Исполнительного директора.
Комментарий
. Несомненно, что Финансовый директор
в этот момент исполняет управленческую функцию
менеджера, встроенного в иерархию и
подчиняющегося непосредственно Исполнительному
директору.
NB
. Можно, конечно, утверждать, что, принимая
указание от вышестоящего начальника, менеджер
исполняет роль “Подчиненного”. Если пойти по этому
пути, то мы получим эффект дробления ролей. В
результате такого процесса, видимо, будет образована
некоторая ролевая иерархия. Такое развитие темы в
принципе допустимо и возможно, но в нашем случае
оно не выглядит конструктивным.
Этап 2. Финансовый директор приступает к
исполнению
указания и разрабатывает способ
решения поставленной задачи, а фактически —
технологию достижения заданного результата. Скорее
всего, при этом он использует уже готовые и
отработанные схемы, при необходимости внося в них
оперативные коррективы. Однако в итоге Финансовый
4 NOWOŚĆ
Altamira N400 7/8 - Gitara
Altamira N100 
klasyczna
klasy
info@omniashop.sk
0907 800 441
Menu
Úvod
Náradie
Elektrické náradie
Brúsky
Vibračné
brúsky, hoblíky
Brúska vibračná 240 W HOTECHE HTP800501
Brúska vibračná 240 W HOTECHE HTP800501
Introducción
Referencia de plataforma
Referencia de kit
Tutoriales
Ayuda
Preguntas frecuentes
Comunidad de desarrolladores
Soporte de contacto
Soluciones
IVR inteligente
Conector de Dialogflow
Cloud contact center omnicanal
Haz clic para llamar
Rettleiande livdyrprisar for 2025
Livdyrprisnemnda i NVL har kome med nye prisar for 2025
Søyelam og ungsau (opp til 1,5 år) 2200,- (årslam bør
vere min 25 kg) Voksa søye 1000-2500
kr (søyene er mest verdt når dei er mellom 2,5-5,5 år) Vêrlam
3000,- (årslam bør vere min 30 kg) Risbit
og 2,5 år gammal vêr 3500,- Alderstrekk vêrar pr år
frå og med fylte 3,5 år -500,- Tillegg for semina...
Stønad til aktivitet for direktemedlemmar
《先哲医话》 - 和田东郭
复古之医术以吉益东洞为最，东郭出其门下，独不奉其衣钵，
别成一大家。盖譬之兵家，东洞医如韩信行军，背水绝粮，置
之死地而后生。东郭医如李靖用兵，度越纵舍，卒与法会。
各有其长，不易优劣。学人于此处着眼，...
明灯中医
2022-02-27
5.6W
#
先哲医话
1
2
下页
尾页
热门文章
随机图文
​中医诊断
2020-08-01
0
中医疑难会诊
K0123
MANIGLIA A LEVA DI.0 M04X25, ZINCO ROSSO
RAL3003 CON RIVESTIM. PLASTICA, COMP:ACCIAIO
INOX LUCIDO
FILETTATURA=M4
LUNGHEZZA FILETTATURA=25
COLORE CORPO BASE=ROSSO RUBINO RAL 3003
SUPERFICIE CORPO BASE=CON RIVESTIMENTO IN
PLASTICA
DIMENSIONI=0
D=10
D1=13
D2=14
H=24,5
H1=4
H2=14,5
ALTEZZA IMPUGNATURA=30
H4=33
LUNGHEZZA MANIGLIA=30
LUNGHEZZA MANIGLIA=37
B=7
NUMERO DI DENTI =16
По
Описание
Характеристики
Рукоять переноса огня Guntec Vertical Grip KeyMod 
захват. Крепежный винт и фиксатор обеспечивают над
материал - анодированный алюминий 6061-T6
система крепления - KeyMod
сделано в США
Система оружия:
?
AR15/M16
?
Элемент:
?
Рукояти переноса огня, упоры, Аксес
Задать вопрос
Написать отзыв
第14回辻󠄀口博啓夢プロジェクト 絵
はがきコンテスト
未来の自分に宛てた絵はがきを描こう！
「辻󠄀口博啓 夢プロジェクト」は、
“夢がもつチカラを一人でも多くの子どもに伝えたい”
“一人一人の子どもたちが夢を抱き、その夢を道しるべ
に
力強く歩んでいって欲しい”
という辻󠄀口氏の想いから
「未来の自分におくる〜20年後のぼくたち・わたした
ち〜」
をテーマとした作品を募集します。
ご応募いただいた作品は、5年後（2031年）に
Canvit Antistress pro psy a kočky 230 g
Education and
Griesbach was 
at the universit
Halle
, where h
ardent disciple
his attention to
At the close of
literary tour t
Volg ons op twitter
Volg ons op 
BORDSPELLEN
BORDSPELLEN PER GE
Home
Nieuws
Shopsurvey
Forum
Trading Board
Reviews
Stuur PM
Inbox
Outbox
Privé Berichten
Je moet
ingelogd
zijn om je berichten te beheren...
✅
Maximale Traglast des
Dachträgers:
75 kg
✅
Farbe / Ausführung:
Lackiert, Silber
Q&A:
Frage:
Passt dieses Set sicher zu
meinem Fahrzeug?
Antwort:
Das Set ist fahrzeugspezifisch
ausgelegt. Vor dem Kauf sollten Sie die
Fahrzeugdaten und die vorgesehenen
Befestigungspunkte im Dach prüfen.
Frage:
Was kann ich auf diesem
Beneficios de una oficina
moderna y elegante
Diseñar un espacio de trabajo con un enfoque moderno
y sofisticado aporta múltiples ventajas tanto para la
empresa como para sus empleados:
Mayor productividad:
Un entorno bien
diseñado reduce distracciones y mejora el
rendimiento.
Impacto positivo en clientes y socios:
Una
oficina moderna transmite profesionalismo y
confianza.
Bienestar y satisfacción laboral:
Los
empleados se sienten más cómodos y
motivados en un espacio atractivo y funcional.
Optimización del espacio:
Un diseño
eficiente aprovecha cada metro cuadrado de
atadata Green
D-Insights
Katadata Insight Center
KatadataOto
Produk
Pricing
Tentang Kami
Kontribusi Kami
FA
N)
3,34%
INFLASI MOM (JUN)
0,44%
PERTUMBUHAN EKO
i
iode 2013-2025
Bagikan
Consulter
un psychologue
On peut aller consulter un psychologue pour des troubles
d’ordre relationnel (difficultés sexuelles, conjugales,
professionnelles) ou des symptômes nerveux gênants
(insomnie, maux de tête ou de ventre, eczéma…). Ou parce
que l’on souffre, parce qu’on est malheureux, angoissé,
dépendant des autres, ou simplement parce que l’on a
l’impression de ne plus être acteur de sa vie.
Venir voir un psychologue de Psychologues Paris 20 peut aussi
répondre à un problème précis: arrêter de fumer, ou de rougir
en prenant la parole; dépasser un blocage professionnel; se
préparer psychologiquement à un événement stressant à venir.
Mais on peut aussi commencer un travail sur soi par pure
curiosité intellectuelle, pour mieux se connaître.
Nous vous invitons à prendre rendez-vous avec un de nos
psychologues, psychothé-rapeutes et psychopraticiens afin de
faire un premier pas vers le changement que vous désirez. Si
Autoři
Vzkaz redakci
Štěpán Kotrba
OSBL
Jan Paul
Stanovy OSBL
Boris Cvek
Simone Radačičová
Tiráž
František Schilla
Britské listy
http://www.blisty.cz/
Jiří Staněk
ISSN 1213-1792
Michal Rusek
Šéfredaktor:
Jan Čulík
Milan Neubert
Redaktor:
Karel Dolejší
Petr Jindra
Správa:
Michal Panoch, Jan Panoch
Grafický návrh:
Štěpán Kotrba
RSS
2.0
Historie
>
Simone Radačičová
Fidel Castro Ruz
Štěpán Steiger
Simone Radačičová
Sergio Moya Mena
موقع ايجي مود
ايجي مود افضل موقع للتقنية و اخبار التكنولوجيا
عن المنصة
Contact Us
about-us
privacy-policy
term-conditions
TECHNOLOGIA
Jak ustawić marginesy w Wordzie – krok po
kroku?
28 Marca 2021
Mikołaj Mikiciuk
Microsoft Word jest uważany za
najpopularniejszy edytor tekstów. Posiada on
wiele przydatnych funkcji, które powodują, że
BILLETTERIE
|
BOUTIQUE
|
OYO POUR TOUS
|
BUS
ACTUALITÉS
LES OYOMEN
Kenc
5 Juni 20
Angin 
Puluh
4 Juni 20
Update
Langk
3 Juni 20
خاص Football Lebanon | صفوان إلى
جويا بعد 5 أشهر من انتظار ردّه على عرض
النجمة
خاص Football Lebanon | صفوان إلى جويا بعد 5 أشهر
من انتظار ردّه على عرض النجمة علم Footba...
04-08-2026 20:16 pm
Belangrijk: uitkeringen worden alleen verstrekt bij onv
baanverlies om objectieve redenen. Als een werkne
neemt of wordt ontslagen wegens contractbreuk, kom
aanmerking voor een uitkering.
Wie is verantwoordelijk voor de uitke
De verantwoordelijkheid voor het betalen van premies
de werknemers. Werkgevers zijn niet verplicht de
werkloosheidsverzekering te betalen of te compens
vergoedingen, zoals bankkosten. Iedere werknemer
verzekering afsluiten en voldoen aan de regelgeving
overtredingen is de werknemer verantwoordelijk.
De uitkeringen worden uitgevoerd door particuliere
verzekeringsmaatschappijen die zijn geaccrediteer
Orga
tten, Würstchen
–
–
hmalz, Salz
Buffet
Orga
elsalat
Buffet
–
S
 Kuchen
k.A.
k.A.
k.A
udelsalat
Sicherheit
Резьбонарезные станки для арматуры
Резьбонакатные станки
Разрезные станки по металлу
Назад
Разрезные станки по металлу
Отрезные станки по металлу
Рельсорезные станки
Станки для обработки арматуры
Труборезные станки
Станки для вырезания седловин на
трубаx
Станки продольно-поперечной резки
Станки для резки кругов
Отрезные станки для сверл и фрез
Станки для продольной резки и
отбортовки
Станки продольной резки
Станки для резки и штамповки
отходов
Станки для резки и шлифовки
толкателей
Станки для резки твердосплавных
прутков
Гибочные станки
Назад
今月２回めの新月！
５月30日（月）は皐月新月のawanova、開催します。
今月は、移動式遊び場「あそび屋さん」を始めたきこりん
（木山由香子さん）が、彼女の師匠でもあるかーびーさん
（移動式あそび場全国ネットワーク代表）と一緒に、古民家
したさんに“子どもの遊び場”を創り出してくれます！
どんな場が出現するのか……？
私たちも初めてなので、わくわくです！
-------------------------
Please write out, with no changes, the part of the listing that opens with its very first line and closes with the line containing "пойти по этому", both included.

Исполнительного директора.
Комментарий
. Несомненно, что Финансовый директор
в этот момент исполняет управленческую функцию
менеджера, встроенного в иерархию и
подчиняющегося непосредственно Исполнительному
директору.
NB
. Можно, конечно, утверждать, что, принимая
указание от вышестоящего начальника, менеджер
исполняет роль “Подчиненного”. Если пойти по этому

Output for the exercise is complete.